Por G1 Globo em 20/12/2020
Uma espuma criada da combinação de nanocelulose e látex de borracha pode ser uma importante ferramenta em ações de despoluição envolvendo óleos e solventes orgânicos. Produto 100% natural e reutilizável, a “espuma verde” desenvolvida por uma pesquisadora do Laboratório Nacional de Nanotecnologia (LNNano), em Campinas (SP), foi capa de uma revista internacional e teve a patente requerida.
Testes em laboratório mostraram que a espuma tem capacidade de absorver poluentes até 50 vezes superiores a sua massa, além de apresentar eficiência nessa absorção mesmo após 20 ciclos de reutilização.
A pesquisadora Rubia Figueredo Gouveia conta que o uso de nanocelulose para criar estruturas semelhantes a dessa espuma não é algo inédito, mas a grande diferença está na combinação dele com o látex de borracha natural, que substitui derivados de petróleo ou outros agentes para manter a estrutura 3D das fibras.

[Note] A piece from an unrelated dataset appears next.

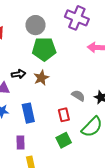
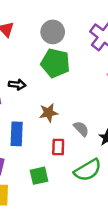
brown star: (41, 78) -> (49, 113), moved
green square: (64, 140) -> (39, 176), moved

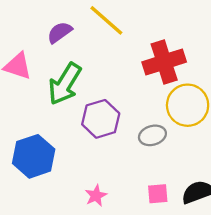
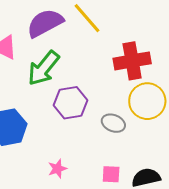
purple semicircle: (60, 32) -> (45, 23), size x1.6
gray ellipse: (152, 135) -> (113, 123), turned 30

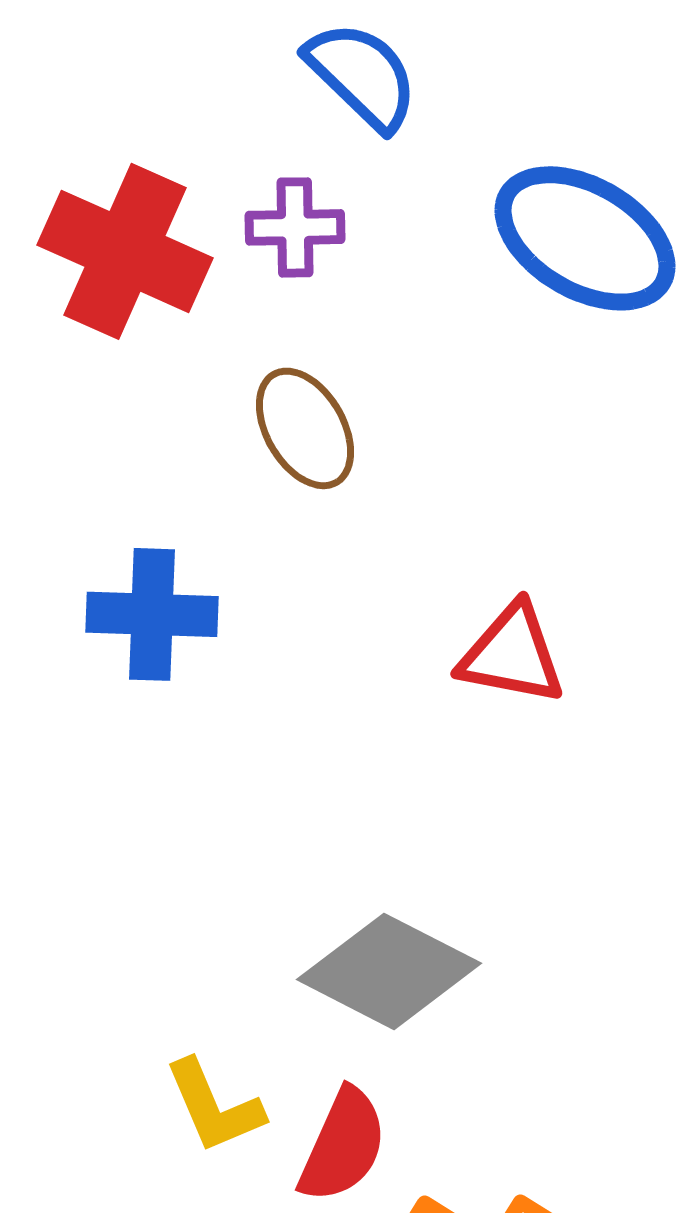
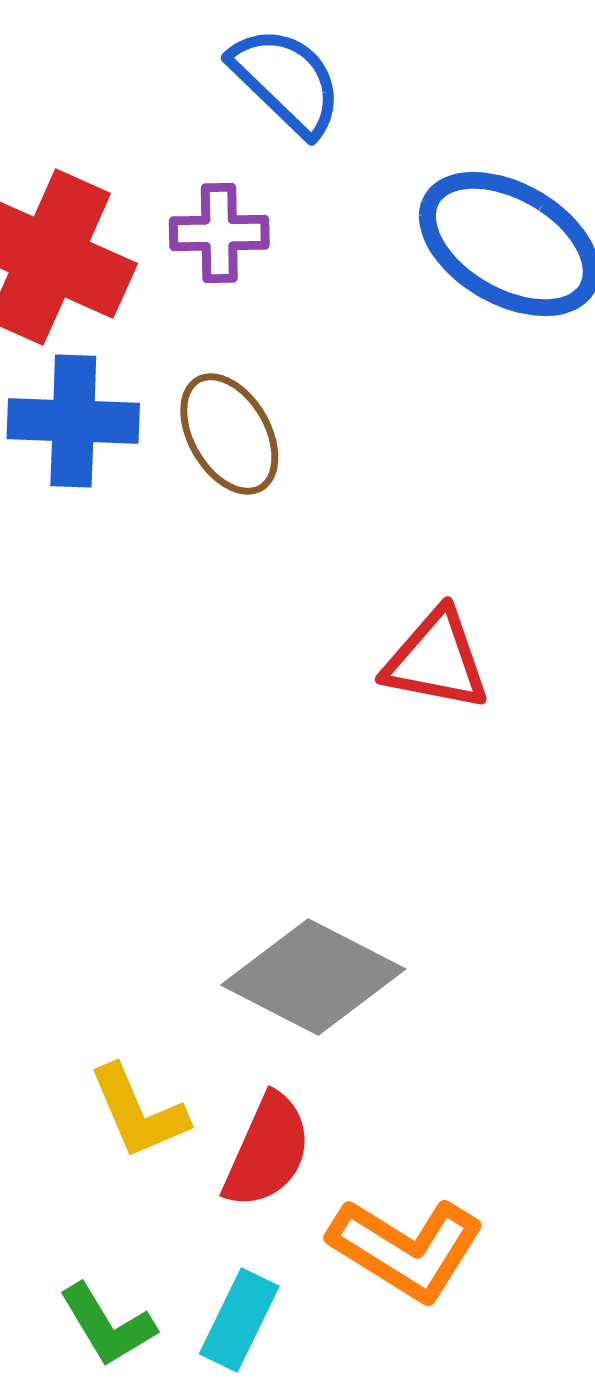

“A gente compara a estrutura criada pela nanocelulose como se fosse um espaguete, e o látex é que dá essa liga para ele não se desfazer”, explica Rubia.
“A gente compara a estrutura criada pela nanocelulose como se fosse um espaguete, e o látex é que dá essa liga para ele não se desfazer”, explica Rubia.
A pesquisadora comenta que além de garantir a manutenção dessa estrutura, uma vez que apenas a nanocelulose acabaria desmanchando em água, por exemplo, o látex também possui uma “afinidade” com diferentes tipos de óleos. “É um adesivo natural da natureza”, define.
A espuma que é concebida através de um processo de congelamento da água, chamado de liofilização, apresenta mais de 90% de porosidade – e por isso pode absorver tanto óleo e/ou solvente. No LNNano foram testados diferentes produtos, como glicerol, gasolina, óleo diesel, óleo de milho, óleo de soja e óleo de silicone, entre outros.
A “afinidade” com cada produto com a espuma influenciou no tempo de absorção, mas os resultados, na avaliação da cientista, mostrou que em todos os cenários apresenta rapidez – variou entre 1 e 10 segundos.
Do bagaço da cana
Um outro detalhe que amplia o caráter “verde” da espuma é a possibilidade de que as nanofibras de celulose para criar o produto podem ser obtidas a partir do bagaço da cana-de-açúcar.
“Essa é uma temática nossa, que é o trabalho de aproveitamento de biomassas em geral. Extrair componentes de um resíduo que poderia ser descartado e transformar em componentes com valor agregado”, conta.
Outras aplicações
Rubia conta que dos primeiros trabalhos ao produto final, foram três anos de pesquisas e testes com materiais porosos. No LNNano, várias pesquisas caminham em conjunto, e a parte mais intensa do trabalho com a espuma verde ocorre desde 2019.
Apesar do material já mostrar eficiência e aplicabilidade em ações de despoluição, Rubia vê o trabalho como inicial, e acredita que a estrutura criada pela combinação de nanocelulose e látex de borracha natural pode ter diversas aplicações no futuro, na indústria e em produtos finais.
“É uma estrutura muito porosa que, dependendo do tipo de modificação, pode abrir uma gama enorme de aplicações, como isolamento térmico e acústico, por exemplo”, detalha.
“É uma estrutura muito porosa que, dependendo do tipo de modificação, pode abrir uma gama enorme de aplicações, como isolamento térmico e acústico, por exemplo”, detalha.
Sirius
O LNNano é um dos quatro laboratórios nacionais que integram o CNPEM, organização social supervisionada pelo Ministério da Ciência, Tecnologia e Inovações (MCTIC).
Dentro do CNPEM está o superlaboratório Sirius, maior projeto científico brasileiro e que iniciou suas operações com a primeira linha de luz neste ano, em caráter emergencial, para auxiliar no combate ao novo coronavírus.
Laboratório de luz síncrotron de 4ª geração, o Sirius atua como uma espécie de “raio X superpotente” que analisa diversos tipos de materiais em escalas de átomos e moléculas.
Para observar as estruturas, os cientistas aceleram os elétrons quase na velocidade da luz, fazendo com que percorram o túnel de 500 metros de comprimento 600 mil vezes por segundo. Depois, os elétrons são desviados para uma das estações de pesquisa, ou linhas de luz, para realizar os experimentos.
Esse desvio é realizado com a ajuda de ímãs superpotentes, e eles são responsáveis por gerar a luz síncrotron. Apesar de extremamente brilhante, ela é invisível a olho nu. Segundo os cientistas, o feixe é 30 vezes mais fino que o diâmetro de um fio de cabelo.